1) January - Dream Within a Dream
2) February - Mirror Lake
3) March - Spring
4) April - Object Petit A

Body

5) May - Water Deep
6)
June - Chant of the Night
7) July - Floating and Drowinng
8) August - Misty Fores
9) September - Ophelia

Conclusion

10) October - Calm
11) November - Same Moment, Different Dream
12) December - A Walk To Remember
13) Undecimber - Communis

DISCOGRAPHIE


Ophelia - Sympathize With Your Fantasy
(2010) - rock prog doom metal gothique céleste - Label : Jusin productions



La recette infaillible pour ne pas laisser échapper le sable de votre poing fermé, c’est la même que pour capturer l’argent vif : il faut rêver. Et imaginer un monde où les sensations les plus fragiles, les plus délicates, où ces éclairs insaisissables se figeraient pour l’éternité. Parce que dans le monde réel, la pureté est fugace. Walran, homme de Science Onirique, m’a donné un puissant outil. Il s’appelle Sympathize With Your Fantasy.
 
Une fois de plus, la pochette résume le contenu, et le nom du groupe aussi. Gothic doom atmosphérique ? Sur Bandcamp, ils définissent leur musique comme de l’art-rock. Peu importe, oublions les étiquettes un moment et bombardons l’album d’adjectifs. Volatile, versatile, délicat, émouvant, subtil, mélancolique. Aucun monstre caché derrière l’arbre de la pochette. Aucun serpent enroulé autour de l’une des ses branches. En revanche ses fruits sont à l’image de ses fleurs : doux et amers. Leur effet sur le psychisme s’avère puissant et le songe induit dure plus d’une heure. En réalité, il dure une saison de treize mois, puisqu’on commence en janvier et on termine en janvier. Le pic onirique est atteint en mai avec la plus belle chanson gothic doom jamais composée.

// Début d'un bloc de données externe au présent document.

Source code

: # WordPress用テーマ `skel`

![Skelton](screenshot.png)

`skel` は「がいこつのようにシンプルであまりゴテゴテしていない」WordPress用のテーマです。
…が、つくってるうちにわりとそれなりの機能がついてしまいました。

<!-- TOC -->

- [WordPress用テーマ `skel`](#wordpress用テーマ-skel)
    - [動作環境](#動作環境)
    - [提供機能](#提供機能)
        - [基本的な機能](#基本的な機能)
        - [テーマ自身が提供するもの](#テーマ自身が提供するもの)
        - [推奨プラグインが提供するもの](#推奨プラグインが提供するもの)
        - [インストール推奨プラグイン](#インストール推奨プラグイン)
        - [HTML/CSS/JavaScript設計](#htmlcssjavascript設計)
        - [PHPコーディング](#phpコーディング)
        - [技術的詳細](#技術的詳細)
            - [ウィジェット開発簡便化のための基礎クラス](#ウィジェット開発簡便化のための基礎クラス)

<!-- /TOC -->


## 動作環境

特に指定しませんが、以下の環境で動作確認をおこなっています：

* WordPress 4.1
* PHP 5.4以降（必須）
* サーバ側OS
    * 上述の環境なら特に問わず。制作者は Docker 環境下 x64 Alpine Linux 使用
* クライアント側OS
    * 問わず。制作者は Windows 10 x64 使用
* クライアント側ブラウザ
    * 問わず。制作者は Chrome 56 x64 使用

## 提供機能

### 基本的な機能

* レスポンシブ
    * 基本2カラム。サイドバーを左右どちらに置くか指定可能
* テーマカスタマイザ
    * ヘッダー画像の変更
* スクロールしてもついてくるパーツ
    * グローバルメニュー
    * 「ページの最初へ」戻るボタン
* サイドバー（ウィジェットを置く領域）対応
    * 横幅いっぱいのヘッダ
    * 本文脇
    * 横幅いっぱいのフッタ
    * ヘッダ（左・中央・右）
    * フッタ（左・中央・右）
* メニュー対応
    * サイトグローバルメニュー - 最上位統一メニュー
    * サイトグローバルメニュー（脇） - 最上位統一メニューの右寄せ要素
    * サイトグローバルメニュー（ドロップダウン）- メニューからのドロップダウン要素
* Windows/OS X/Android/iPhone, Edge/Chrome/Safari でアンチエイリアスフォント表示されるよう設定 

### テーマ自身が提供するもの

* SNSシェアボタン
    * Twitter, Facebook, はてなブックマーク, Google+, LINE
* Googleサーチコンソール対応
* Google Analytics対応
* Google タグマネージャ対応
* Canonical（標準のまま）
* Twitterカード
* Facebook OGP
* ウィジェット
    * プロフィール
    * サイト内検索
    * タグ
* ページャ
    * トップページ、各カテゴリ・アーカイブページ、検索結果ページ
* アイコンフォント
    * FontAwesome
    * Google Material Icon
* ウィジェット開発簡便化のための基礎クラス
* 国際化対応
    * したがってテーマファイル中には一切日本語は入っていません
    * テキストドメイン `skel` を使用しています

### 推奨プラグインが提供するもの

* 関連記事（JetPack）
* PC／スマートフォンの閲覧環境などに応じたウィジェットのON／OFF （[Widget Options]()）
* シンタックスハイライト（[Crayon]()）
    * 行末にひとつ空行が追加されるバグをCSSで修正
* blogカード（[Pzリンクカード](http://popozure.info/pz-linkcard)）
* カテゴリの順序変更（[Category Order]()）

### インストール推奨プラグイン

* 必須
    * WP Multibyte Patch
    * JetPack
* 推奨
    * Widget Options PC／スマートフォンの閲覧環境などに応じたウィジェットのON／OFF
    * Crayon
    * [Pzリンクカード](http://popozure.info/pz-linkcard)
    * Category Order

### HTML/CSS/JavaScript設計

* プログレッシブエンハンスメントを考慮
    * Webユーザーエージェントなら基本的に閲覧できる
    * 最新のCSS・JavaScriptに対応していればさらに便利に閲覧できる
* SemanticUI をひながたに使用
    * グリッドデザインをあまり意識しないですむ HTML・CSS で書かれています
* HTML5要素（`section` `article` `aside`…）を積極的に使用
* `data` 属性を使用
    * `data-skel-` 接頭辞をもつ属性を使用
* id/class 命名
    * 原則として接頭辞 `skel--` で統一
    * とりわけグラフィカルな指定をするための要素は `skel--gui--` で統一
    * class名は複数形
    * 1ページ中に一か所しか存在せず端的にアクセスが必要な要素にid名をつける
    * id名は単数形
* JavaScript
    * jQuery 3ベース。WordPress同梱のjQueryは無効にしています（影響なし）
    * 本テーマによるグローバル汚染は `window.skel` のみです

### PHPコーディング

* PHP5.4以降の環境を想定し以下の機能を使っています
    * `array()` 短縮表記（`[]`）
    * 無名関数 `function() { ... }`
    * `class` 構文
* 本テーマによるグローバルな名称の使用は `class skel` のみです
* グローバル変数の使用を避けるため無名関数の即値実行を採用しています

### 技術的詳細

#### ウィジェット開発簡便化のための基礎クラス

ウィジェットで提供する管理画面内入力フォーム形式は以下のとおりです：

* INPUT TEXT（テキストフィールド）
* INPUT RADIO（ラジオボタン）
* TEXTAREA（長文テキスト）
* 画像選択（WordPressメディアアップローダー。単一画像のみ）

Elle rabaisserait presque - je dis bien « presque » - les compositions de Trees of Eternity au rang de conte paillard et maladroit.  Seule la pesanteur des guitares nous empêche de nous envoler direction  Heaven. Courts ou longs, tous les mois ont leur particularité.
Certains possèdent un côté prog –art-rock ?- ("Undecimber"), d’autres rappellent fortement Empyrium ("March"), tous contribuent à ce que nous sympathisions avec nos fantasmes. Avec "Juillet", et son solo final, simple, similaire à celui que l’on peut entendre sur "Bitter" de This Mortal Coil -autant dire que le coeur palpite très vite-, nous franchissons le pas sous le coup de l’émotion, et leur prenons la main. En "Septembre" nous les enlaçons avec l’intention de ne jamais les lâcher. En "Novembre", secoués par le final violent du titre, nous roulons au sol avec eux dans une posture absolument univoque. Mais, comme dans tout songe qui se respecte, chaque élément est essentiel à son bon déroulement. Ne vous avisez pas de retirer les intermèdes, sous peine de voir le vif-argent musical prendre la poudre d’escampette.  Je n’ai rien dit jusqu’à présent de la Princesse –la Reine ? coréenne qui officie au chant. C’est normal. Si je commence, je ne m’arrêterai pas. Une chose seulement : il paraît qu’elle chante dans sa langue natale, mais je vous assure que si vous arrivez à pénétrer dans l’univers d’Ophelia, non seulement vous comprendrez tout ce qu’elle dit, mais encore vous comprendrez tout ce qu’elle ne dit pas. L’album d’Ophelia comme voûte de l’harmonie universelle.
 

Forcément, il faut se réveiller, à un moment où à un autre. L’avantage de s’être endormi avec Ophelia ? Une fois debout, la sensation de rêve dure un peu plus longtemps qu’à l’accoutumée… Sympathize With Your Fantasy n’est pas de ce monde, accordez-lui la place qu’il mérite. En haut, tout là haut.